I had an idea that never reached conception, maybe someone can take it and succeed.

A while back I had to go into the city and didn't know how many coins I needed for parking. I thought I took enough until I saw it was $4.5 an hour. I considered creating a website/app package where users could see where they're going and the parking details associated i.e. ticket parking, free until 8pm, clearway zone etc.

I sadly lack the time and more importantly the technical know how to do it though.

Parking is a clean opportunity space for such small, useful apps. I remember the app that helps you get back to yor car in large parking areas, for example.

What about an airbnb for parking spaces?

I created a way to make a cheat sheet of any how-to video, then print it. So I created Vidinotes app in Flex. Some people used it for a while, and the paid version ($1.99) per use did well for the amount of traffic. Site is down but a user did a nice video review of it: http://www.youtube.com/watch?v=C-7JCg5fGho

Only one project, my first: http://releasification.frapp.it Sends a weekly digest of new albums by your most listened to artists on Last.FM.

It failed when it comes to user adaptation, conversion, monetization etc but is definitely a success when you only look at churn. 1.75% unsubscribed over the course of about six months.

StackOverflow for Fashion: http://www.idthisitem.com

Basically Q&A to find out where to buy stuff. It's coasting along without much traction and I can't get enough people to answer without having to reward them with coupons and such.

Seemed like a good idea at the time, but now I'm not so convinced this is a big enough of a problem to solve.

what indicators did you have that there was a problem to be solved here? am just trying to understand your thought process -

Twitter. We were monitoring certain things like "I wish I could *" and we happened to type in something like "find this dress". You can see some results: https://twitter.com/#!/search/%22find%20this%20dress%22

Thanks. Am thinking, this is one way Twitter could identify intents and make money.


What is the app store average? I imagine the median might be a more useful metric, given that there are a few ubiquitous apps that take the lions share of the income.

May be useful to add a secondary question to that about why you think the projects/ideas failed.


It's a head to head NFC game. Proof of concept. Had some initial interest, but didn't take it to the next level.


Just a side project, that I thought some people would find useful.

Judging by the stats, no one finds it useful (or not enough to come back)

Still, it's served as a decent tech demo to demonstrate what I can do.

Nice app.

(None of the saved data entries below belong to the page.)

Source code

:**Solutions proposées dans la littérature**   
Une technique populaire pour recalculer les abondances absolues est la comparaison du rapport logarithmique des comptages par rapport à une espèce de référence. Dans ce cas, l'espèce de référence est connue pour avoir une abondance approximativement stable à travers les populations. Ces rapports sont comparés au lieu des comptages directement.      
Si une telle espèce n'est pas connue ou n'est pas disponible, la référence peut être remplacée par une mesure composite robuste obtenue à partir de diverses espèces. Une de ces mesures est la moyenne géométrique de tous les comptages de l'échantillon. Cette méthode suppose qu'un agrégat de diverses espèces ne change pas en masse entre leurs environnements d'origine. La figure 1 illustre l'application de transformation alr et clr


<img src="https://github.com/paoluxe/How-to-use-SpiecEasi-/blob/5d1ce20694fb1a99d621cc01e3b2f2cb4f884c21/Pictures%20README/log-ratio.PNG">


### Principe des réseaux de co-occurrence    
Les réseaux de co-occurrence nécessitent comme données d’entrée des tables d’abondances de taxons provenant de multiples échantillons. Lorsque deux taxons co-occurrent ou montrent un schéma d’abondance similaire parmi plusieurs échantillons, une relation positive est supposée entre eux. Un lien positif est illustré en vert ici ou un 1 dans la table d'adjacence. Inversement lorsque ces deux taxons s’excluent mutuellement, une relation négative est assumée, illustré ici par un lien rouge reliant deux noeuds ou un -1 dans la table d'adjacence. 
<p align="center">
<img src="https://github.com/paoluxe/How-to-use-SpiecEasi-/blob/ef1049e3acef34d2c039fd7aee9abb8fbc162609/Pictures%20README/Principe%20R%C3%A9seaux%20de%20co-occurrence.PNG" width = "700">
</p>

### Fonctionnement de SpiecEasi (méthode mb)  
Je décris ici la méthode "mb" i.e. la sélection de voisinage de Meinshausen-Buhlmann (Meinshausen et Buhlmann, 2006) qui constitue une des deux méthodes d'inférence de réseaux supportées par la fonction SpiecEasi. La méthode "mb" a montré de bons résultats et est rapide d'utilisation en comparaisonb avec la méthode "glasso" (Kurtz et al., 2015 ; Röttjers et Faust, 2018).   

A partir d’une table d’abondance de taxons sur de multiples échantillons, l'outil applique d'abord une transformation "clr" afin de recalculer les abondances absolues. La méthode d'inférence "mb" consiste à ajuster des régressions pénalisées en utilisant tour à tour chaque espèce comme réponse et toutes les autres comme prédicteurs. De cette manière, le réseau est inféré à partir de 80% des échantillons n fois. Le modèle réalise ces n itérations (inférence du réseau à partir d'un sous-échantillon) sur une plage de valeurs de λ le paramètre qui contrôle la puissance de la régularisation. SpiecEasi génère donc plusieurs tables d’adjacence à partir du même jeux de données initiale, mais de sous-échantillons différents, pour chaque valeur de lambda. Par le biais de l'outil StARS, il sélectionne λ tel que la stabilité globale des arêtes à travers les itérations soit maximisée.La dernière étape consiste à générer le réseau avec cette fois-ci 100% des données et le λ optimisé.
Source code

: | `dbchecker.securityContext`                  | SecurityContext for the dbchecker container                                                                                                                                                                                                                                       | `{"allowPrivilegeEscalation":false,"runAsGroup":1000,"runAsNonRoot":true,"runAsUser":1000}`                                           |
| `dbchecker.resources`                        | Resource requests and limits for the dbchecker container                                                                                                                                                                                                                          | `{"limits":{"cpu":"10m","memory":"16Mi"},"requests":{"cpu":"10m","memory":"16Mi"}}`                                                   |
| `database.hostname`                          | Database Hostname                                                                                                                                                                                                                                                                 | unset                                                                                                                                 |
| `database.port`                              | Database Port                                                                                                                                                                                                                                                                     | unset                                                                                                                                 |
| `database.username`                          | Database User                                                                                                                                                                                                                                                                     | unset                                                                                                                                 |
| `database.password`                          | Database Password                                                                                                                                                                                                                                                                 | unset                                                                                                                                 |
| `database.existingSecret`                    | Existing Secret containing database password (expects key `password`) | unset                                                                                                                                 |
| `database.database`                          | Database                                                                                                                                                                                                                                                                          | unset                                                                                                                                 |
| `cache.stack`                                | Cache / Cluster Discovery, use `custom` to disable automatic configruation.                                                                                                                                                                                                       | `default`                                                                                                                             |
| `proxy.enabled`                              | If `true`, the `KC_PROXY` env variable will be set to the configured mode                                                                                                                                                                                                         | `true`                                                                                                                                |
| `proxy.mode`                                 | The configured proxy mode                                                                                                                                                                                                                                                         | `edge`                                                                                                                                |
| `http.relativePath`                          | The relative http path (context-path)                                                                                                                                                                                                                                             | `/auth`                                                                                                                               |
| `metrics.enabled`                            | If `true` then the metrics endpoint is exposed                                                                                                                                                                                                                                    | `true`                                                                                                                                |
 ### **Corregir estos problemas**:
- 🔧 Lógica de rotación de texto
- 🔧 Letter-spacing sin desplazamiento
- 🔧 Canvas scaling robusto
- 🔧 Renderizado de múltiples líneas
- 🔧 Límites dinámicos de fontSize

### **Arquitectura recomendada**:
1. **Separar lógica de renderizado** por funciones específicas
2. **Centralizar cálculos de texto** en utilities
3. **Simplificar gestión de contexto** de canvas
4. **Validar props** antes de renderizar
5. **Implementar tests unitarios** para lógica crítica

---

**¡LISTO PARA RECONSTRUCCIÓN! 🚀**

It's like iWitness.

Probably www.tagmark.org A Chrome and Firefox extension for - Tagging (i.e Bookmarks), Tasks, Notes. I still use it everyday but I never really followed through with marketing or getting feedback on it. One day maybe.

It was a programming language called TSL built in python. It failed because I didn't learn parsing and I just used simple string processing and then regex but yet I couldn't write the right parser.

I took a pitch video of a startup called Triple Point Robotics which had a recent project that failed called Synchroboard.

See the video at: http//:www.heystartup.com


It's a site that I thought would be very useful to find things to do based on the events your Facebook friends were attending. I still use it myself from time to time, but I've moved on to businesses I can outright charge to customers.

my dating site http://www.likeapub.com

didn't make much money as I would like it to be

If you answer to yourself "none of them", there are two possibilities. No, three.

Third one first: you're young enough to not feel guilty about not taking enough risk. First one: you're not taking enough risk. Second one: you know who you are.

I can choose option 4? I don't have the time and/or financial support to even give it a real shot.

Or is that the same as not taking enough risks?